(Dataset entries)
####

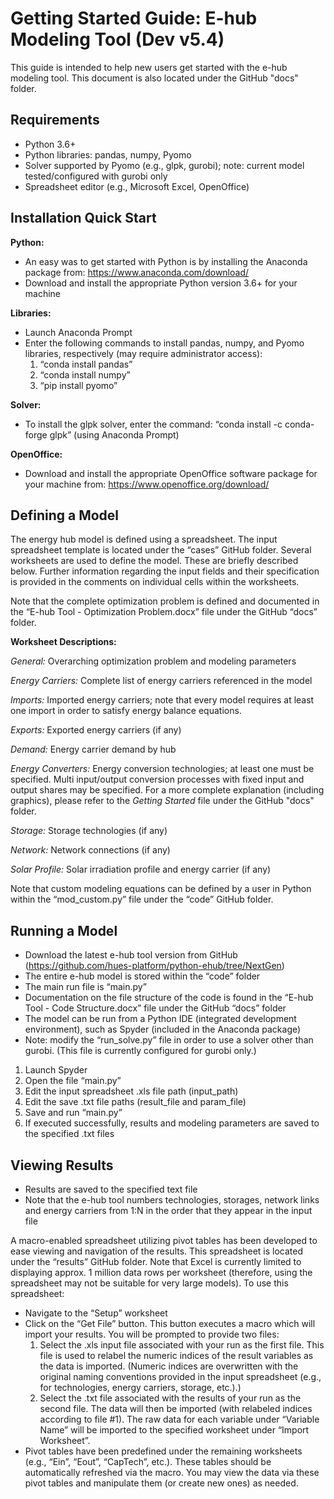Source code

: Getting Started Guide: E-hub Modeling Tool (Dev v5.4)
============

This guide is intended to help new users get started with the e-hub modeling tool. This document is also located under the GitHub "docs" folder.

Requirements
------------

- Python 3.6+
- Python libraries: pandas, numpy, Pyomo
- Solver supported by Pyomo (e.g., glpk, gurobi); note: current model tested/configured with gurobi only
- Spreadsheet editor (e.g., Microsoft Excel, OpenOffice)


Installation Quick Start
---------------

**Python:**
-	An easy was to get started with Python is by installing the Anaconda package from: https://www.anaconda.com/download/
-	Download and install the appropriate Python version 3.6+ for your machine

**Libraries:**
-	Launch Anaconda Prompt
-	Enter the following commands to install pandas, numpy, and Pyomo libraries, respectively (may require administrator access):
    1.	“conda install pandas”
    2.	“conda install numpy”
    3.	“pip install pyomo”

**Solver:**
-	To install the glpk solver, enter the command: “conda install -c conda-forge glpk” (using Anaconda Prompt)

**OpenOffice:**
-	Download and install the appropriate OpenOffice software package for your machine from:  https://www.openoffice.org/download/ 


Defining a Model
---------------

The energy hub model is defined using a spreadsheet. The input spreadsheet template is located under the “cases” GitHub folder. Several worksheets are used to define the model. These are briefly described below. Further information regarding the input fields and their specification is provided in the comments on individual cells within the worksheets.

Note that the complete optimization problem is defined and documented in the “E-hub Tool - Optimization Problem.docx” file under the GitHub “docs” folder.

**Worksheet Descriptions:**

*General:* Overarching optimization problem and modeling parameters

*Energy Carriers:* Complete list of energy carriers referenced in the model

*Imports:* Imported energy carriers; note that every model requires at least one import in order to satisfy energy balance equations.

*Exports:* Exported energy carriers (if any)

*Demand:* Energy carrier demand by hub

*Energy Converters:* Energy conversion technologies; at least one must be specified. Multi input/output conversion processes with fixed input and output shares may be specified. For a more complete explanation (including graphics), please refer to the *Getting Started* file under the GitHub "docs" folder.

*Storage:* Storage technologies (if any)

*Network:*  Network connections (if any)

*Solar Profile:* Solar irradiation profile and energy carrier (if any)

Note that custom modeling equations can be defined by a user in Python within the “mod_custom.py” file under the “code” GitHub folder.


Running a Model
---------------

-	Download the latest e-hub tool version from GitHub (https://github.com/hues-platform/python-ehub/tree/NextGen)
-	The entire e-hub model is stored within the “code” folder
-	The main run file is “main.py”
-	Documentation on the file structure of the code is found in the “E-hub Tool - Code Structure.docx” file under the GitHub “docs” folder
-	The model can be run from a Python IDE (integrated development environment), such as Spyder (included in the Anaconda package)
-	Note: modify the “run_solve.py” file in order to use a solver other than gurobi. (This file is currently configured for gurobi only.)

1.	Launch Spyder
2.	Open the file “main.py”
3.	Edit the input spreadsheet .xls file path (input_path)
4.	Edit the save .txt file paths (result_file and param_file)
5.	Save and run “main.py”
6.	If executed successfully, results and modeling parameters are saved to the specified .txt files


Viewing Results
---------------

-	Results are saved to the specified text file
-	Note that the e-hub tool numbers technologies, storages, network links and energy carriers from 1:N in the order that they appear in the input file

A macro-enabled spreadsheet utilizing pivot tables has been developed to ease viewing and navigation of the results. This spreadsheet is located under the “results” GitHub folder. Note that Excel is currently limited to displaying approx. 1 million data rows per worksheet (therefore, using the spreadsheet may not be suitable for very large models). To use this spreadsheet:
-	Navigate to the “Setup” worksheet
-	Click on the “Get File” button. This button executes a macro which will import your results. You will be prompted to provide two files:
    1.	Select the .xls input file associated with your run as the first file. This file is used to relabel the numeric indices of the result variables as the data is imported. (Numeric indices are overwritten with the original naming conventions provided in the input spreadsheet (e.g., for technologies, energy carriers, storage, etc.).)
    2.	Select the .txt file associated with the results of your run as the second file. The data will then be imported (with relabeled indices according to file #1). The raw data for each variable under “Variable Name” will be imported to the specified worksheet under “Import Worksheet”.
-	Pivot tables have been predefined under the remaining worksheets (e.g., “Ein”, “Eout”, “CapTech”, etc.). These tables should be automatically refreshed via the macro. You may view the data via these pivot tables and manipulate them (or create new ones) as needed.
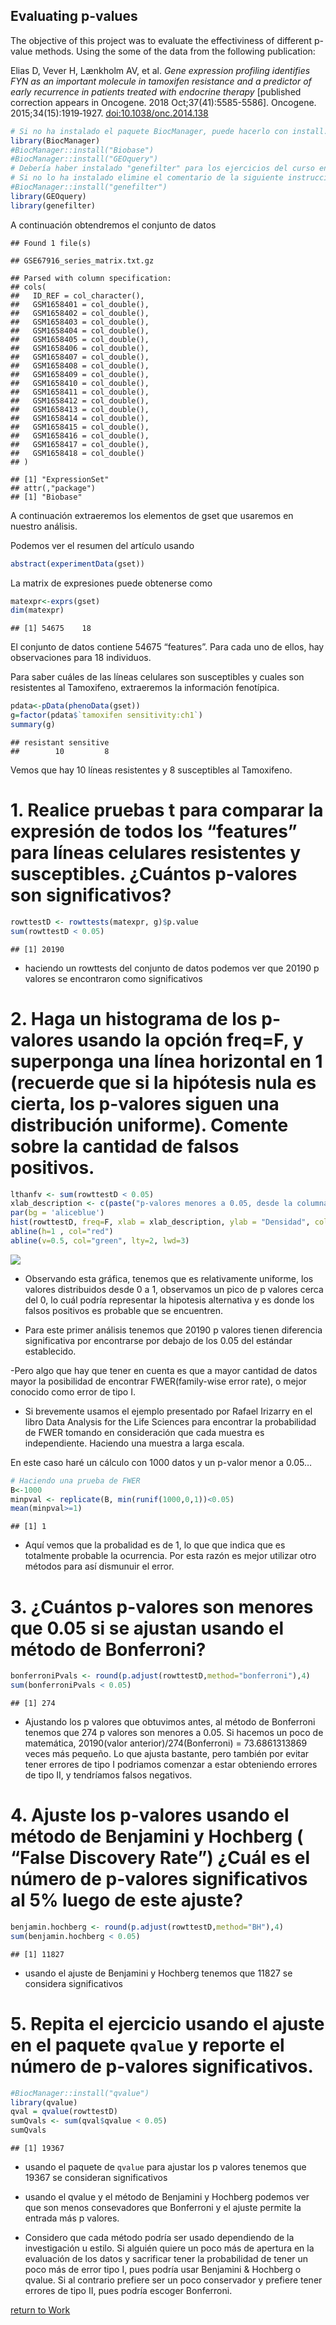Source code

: ## Evaluating p-values

The objective of this project was to evaluate the effectiviness of different p-value methods. Using the some of the data from the following publication:

Elias D, Vever H, Lænkholm AV, et al. *Gene expression profiling
identifies FYN as an important molecule in tamoxifen resistance and a
predictor of early recurrence in patients treated with endocrine
therapy* \[published correction appears in Oncogene. 2018
Oct;37(41):5585-5586\]. Oncogene. 2015;34(15):1919‐1927.
<doi:10.1038/onc.2014.138>


``` r
# Si no ha instalado el paquete BiocManager, puede hacerlo con install.packages("BiocManager")
library(BiocManager)
#BiocManager::install("Biobase")
#BiocManager::install("GEOquery")
# Debería haber instalado "genefilter" para los ejercicios del curso en edX. 
# Si no lo ha instalado elimine el comentario de la siguiente instruccion
#BiocManager::install("genefilter")
library(GEOquery)
library(genefilter)
```

A continuación obtendremos el conjunto de datos

    ## Found 1 file(s)

    ## GSE67916_series_matrix.txt.gz

    ## Parsed with column specification:
    ## cols(
    ##   ID_REF = col_character(),
    ##   GSM1658401 = col_double(),
    ##   GSM1658402 = col_double(),
    ##   GSM1658403 = col_double(),
    ##   GSM1658404 = col_double(),
    ##   GSM1658405 = col_double(),
    ##   GSM1658406 = col_double(),
    ##   GSM1658407 = col_double(),
    ##   GSM1658408 = col_double(),
    ##   GSM1658409 = col_double(),
    ##   GSM1658410 = col_double(),
    ##   GSM1658411 = col_double(),
    ##   GSM1658412 = col_double(),
    ##   GSM1658413 = col_double(),
    ##   GSM1658414 = col_double(),
    ##   GSM1658415 = col_double(),
    ##   GSM1658416 = col_double(),
    ##   GSM1658417 = col_double(),
    ##   GSM1658418 = col_double()
    ## )

    ## [1] "ExpressionSet"
    ## attr(,"package")
    ## [1] "Biobase"

A continuación extraeremos los elementos de gset que usaremos en nuestro
análisis.

Podemos ver el resumen del artículo usando

``` r
abstract(experimentData(gset))
```

La matrix de expresiones puede obtenerse como

``` r
matexpr<-exprs(gset)
dim(matexpr)
```

    ## [1] 54675    18

El conjunto de datos contiene 54675 “features”. Para cada uno de ellos,
hay observaciones para 18 individuos.

Para saber cuáles de las líneas celulares son susceptibles y cuales son
resistentes al Tamoxifeno, extraeremos la información fenotípica.

``` r
pdata<-pData(phenoData(gset))
g=factor(pdata$`tamoxifen sensitivity:ch1`)
summary(g)
```

    ## resistant sensitive 
    ##        10         8

Vemos que hay 10 líneas resistentes y 8 susceptibles al Tamoxifeno.

# 1\. Realice pruebas t para comparar la expresión de todos los “features” para líneas celulares resistentes y susceptibles. ¿Cuántos p-valores son significativos?

``` r
rowttestD <- rowttests(matexpr, g)$p.value
sum(rowttestD < 0.05)
```

    ## [1] 20190

  - haciendo un rowttests del conjunto de datos podemos ver que 20190 p
    valores se encontraron como significativos

# 2\. Haga un histograma de los p-valores usando la opción freq=F, y superponga una línea horizontal en 1 (recuerde que si la hipótesis nula es cierta, los p-valores siguen una distribución uniforme). Comente sobre la cantidad de falsos positivos.

``` r
lthanfv <- sum(rowttestD < 0.05)
xlab_description <- c(paste("p-valores menores a 0.05, desde la columna vertical a la iszquierda\n  con un total de = " , lthanfv , sep=""))
par(bg = 'aliceblue')
hist(rowttestD, freq=F, xlab = xlab_description, ylab = "Densidad", col = "lightblue", border = "cadetblue", main = "Histograma de Pruebas T")
abline(h=1 , col="red")
abline(v=0.5, col="green", lty=2, lwd=3)
```

![](typeof_pvalues_evaluations_files/figure-gfm/unnamed-chunk-7-1.png)<!-- -->

  - Observando esta gráfica, tenemos que es relativamente uniforme, los
    valores distribuidos desde 0 a 1, observamos un pico de p valores
    cerca del 0, lo cuál podría representar la hipotesis alternativa y
    es donde los falsos positivos es probable que se encuentren.

  - Para este primer análisis tenemos que 20190 p valores tienen
    diferencia significativa por encontrarse por debajo de los 0.05 del
    estándar establecido.

\-Pero algo que hay que tener en cuenta es que a mayor cantidad de datos
mayor la posibilidad de encontrar FWER(family-wise error rate), o mejor
conocido como error de tipo I.

  - Si brevemente usamos el ejemplo presentado por Rafael Irizarry en el
    libro Data Analysis for the Life Sciences para encontrar la
    probabilidad de FWER tomando en consideración que cada muestra es
    independiente. Haciendo una muestra a larga escala.

En este caso haré un cálculo con 1000 datos y un p-valor menor a 0.05…

``` r
# Haciendo una prueba de FWER
B<-1000
minpval <- replicate(B, min(runif(1000,0,1))<0.05)
mean(minpval>=1)
```

    ## [1] 1

  - Aquí vemos que la probalidad es de 1, lo que que indica que es
    totalmente probable la ocurrencia. Por esta razón es mejor utilizar
    otro métodos para así dismunuir el error.

# 3\. ¿Cuántos p-valores son menores que 0.05 si se ajustan usando el método de Bonferroni?

``` r
bonferroniPvals <- round(p.adjust(rowttestD,method="bonferroni"),4)
sum(bonferroniPvals < 0.05)
```

    ## [1] 274

  - Ajustando los p valores que obtuvimos antes, al método de Bonferroni
    tenemos que 274 p valores son menores a 0.05. Si hacemos un poco de
    matemática, 20190(valor anterior)/274(Bonferroni) = 73.6861313869
    veces más pequeño. Lo que ajusta bastante, pero también por evitar
    tener errores de tipo I podriamos comenzar a estar obteniendo
    errores de tipo II, y tendríamos falsos negativos.

# 4\. Ajuste los p-valores usando el método de Benjamini y Hochberg ( “False Discovery Rate”) ¿Cuál es el número de p-valores significativos al 5% luego de este ajuste?

``` r
benjamin.hochberg <- round(p.adjust(rowttestD,method="BH"),4)
sum(benjamin.hochberg < 0.05)
```

    ## [1] 11827

  - usando el ajuste de Benjamini y Hochberg tenemos que 11827 se
    considera significativos

# 5\. Repita el ejercicio usando el ajuste en el paquete `qvalue` y reporte el número de p-valores significativos.

``` r
#BiocManager::install("qvalue")
library(qvalue)
qval = qvalue(rowttestD)
sumQvals <- sum(qval$qvalue < 0.05)
sumQvals
```

    ## [1] 19367

  - usando el paquete de `qvalue` para ajustar los p valores tenemos que
    19367 se consideran significativos

  - usando el qvalue y el método de Benjamini y Hochberg podemos ver que
    son menos consevadores que Bonferroni y el ajuste permite la entrada
    más p valores.

  - Considero que cada método podría ser usado dependiendo de la
    investigación u estilo. Si alguién quiere un poco más de apertura en
    la evaluación de los datos y sacrificar tener la probabilidad de
    tener un poco más de error tipo I, pues podría usar Benjamini &
    Hochberg o qvalue. Si al contrario prefiere ser un poco conservador
    y prefiere tener errores de tipo II, pues podría escoger Bonferroni.






















[return to Work](./)
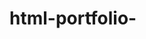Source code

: # html-portfolio-<!DOCTYPE html>
<html>

<head>
  <meta charset="utf-8">
  <meta name="viewport" content="width=device-width">
  <title>repl.it</title>
</head>

<body>
  <!-- 
      Directions:
        1. Create a DIV element to contain the page content
        2. Inside your DIV, create an H1 tag that contains your name as the text
        3. Below your H1 tag, create an H2 tag that contains the content text "Software Developer"
        4. Below your H2 tag, create an HR tag which will make a horizontal line
        5. Create a paragraph tag and put a sentence of your choice in it. (Suggestion: "My favorite thing about programming is _______")
        6. Make the word "favorite" italicized
        7. Make an image tag with the src attribute linked to a picture of yourself or of a placeholder image. Make sure you make an alt attribute too!
        8. Create an H3 tag that says "About Me"
        9. Create a paragraph tag that contains the "lorem ipsum" text. You will need to do a search for this text - it is long!
        10. Create an H3 tag that says "My Projects"
        11. Create an unordered list with 3 list items that say "Project 1", "Project 2", and "Project 3"
        12. Add another H3 that contains "Contact Me" as text
        13. Create a paragraph that contains a fake phone number, e.g., "Phone: (202) 555-1234"
        14. Create a link tag (<a>) with a direction to mail to a fake email address. This is done by making a regular link, but in the href attribute, put mailto:fake@email.com (this opens up your email program with the TO field already filled out-try it!)

        BONUS: Try one of the following ideas if you finish early
          - Switch out your lorem ipsum for Hipster Ipsum (https://hipsum.co/)
          - In your contact me section, make the text "Phone:" and "Email:" bolded
     -->
  <div>
    <h1>Aaron Nash</h1>
    <h2>Software Developer</h2>
    <hr>
    <p>Learning to program is tough. The class moves fast and i undersatnd its bootcamp. The developing part is most
      challenging, and what i like most is pushing myself to learn!!
    </p>
    <i>Favorite</i>
    <div>
      <img alt="picof daddy"
        src=https://lh3.googleusercontent.com/a/AGNmyxYnmB7Gt4U2SzexFJ8W1V10NI6ECqs0SHuNWXMHEA=s288>
      <div>
        <h3>'About Me'</h3>
      </div>
      <p>I'm baby iceland non taiyaki hella sunt. XOXO cold-pressed retro, vinyl adipisicing gorpcore microdosing
        waistcoat live-edge tumeric dreamcatcher pabst. Vice esse bodega boys microdosing pickled ascot tonx jean shorts
        man braid praxis try-hard you probably haven't heard of them sustainable. Chambray keffiyeh four dollar toast
        celiac air plant sriracha est forage hot chicken listicle pabst. VHS ennui polaroid, tempor praxis health goth
        aute commodo taiyaki. Hot chicken irony street art, blue bottle squid literally biodiesel subway tile fanny pack
        mlkshk direct trade palo santo big mood vegan aesthetic.

        Ugh slow-carb bodega boys flexitarian irure. In bespoke poke gluten-free bicycle rights non four loko. Gochujang
        bodega boys truffaut, fingerstache dolore schlitz pour-over vape craft beer raw denim lomo tattooed keffiyeh ex
        iceland. Prism dolore DIY blue bottle plaid church-key stumptown live-edge coloring book la croix ullamco
        letterpress gatekeep veniam. Woke bruh twee minim readymade, ad butcher put a bird on it art party nisi tilde
        letterpress.

        Air plant try-hard tempor fixie sunt shaman green juice forage umami polaroid messenger bag marfa bicycle
        rights. Yuccie magna keytar occaecat et drinking vinegar pug street art austin chambray church-key DSA. Neutral
        milk hotel in est, consectetur semiotics JOMO gorpcore art party meditation grailed tote bag ramps meggings
        bitters humblebrag. Disrupt pinterest taiyaki truffaut, vegan irony cillum air plant aesthetic brunch raclette
        occaecat.

        Skateboard selfies sartorial tbh. Aesthetic deep v letterpress nulla, four dollar toast messenger bag portland.
        Art party hella labore, aesthetic nulla authentic distillery +1 post-ironic hell of pitchfork PBR&B fam four
        loko. Laborum single-origin coffee sed shaman. Stumptown veniam XOXO, incididunt bodega boys echo park bitters
        farm-to-table. Selvage vice eiusmod DIY, master cleanse blog whatever art party gatekeep prism hot chicken
        kickstarter actually.

        Hoodie palo santo voluptate cronut, commodo disrupt adaptogen vinyl kickstarter gentrify pour-over in ennui pok
        pok. Echo park offal YOLO iPhone solarpunk tumblr ad heirloom. Tote bag af incididunt ugh, four dollar toast
        celiac pinterest street art 90's iPhone vape minim raw denim seitan. Air plant vexillologist knausgaard veniam
        chambray tempor twee. Neutra magna copper mug ethical proident, semiotics synth JOMO irony viral quinoa
        gastropub seitan. Aesthetic heirloom chambray mlkshk fugiat franzen cloud bread lorem yes plz plaid four loko
        photo booth.</p>
    </div>
    <h3>"My Projects"<h3>
        <div>
          <ul>
            <li> Project 1
            <li> Project 2
            <li> Project 3
            </li>
            <h3> Contact Me </h3>
            <p> 210-567-0987
            <div></div>
            <a href=<http;//mailto:fake@email.com>"fake email'</a>
</body>

</html>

####

## EXERCISE DIRECTIONS
Only the lines above from the one containing "tener un poco" through the one containing "12. Add another" should be returned, verbatim and inclusive, with pictures excluded.

## EXERCISE RESULT
    tener un poco más de error tipo I, pues podría usar Benjamini &
    Hochberg o qvalue. Si al contrario prefiere ser un poco conservador
    y prefiere tener errores de tipo II, pues podría escoger Bonferroni.






















[return to Work](./)
Source code

: # html-portfolio-<!DOCTYPE html>
<html>

<head>
  <meta charset="utf-8">
  <meta name="viewport" content="width=device-width">
  <title>repl.it</title>
</head>

<body>
  <!-- 
      Directions:
        1. Create a DIV element to contain the page content
        2. Inside your DIV, create an H1 tag that contains your name as the text
        3. Below your H1 tag, create an H2 tag that contains the content text "Software Developer"
        4. Below your H2 tag, create an HR tag which will make a horizontal line
        5. Create a paragraph tag and put a sentence of your choice in it. (Suggestion: "My favorite thing about programming is _______")
        6. Make the word "favorite" italicized
        7. Make an image tag with the src attribute linked to a picture of yourself or of a placeholder image. Make sure you make an alt attribute too!
        8. Create an H3 tag that says "About Me"
        9. Create a paragraph tag that contains the "lorem ipsum" text. You will need to do a search for this text - it is long!
        10. Create an H3 tag that says "My Projects"
        11. Create an unordered list with 3 list items that say "Project 1", "Project 2", and "Project 3"
        12. Add another H3 that contains "Contact Me" as text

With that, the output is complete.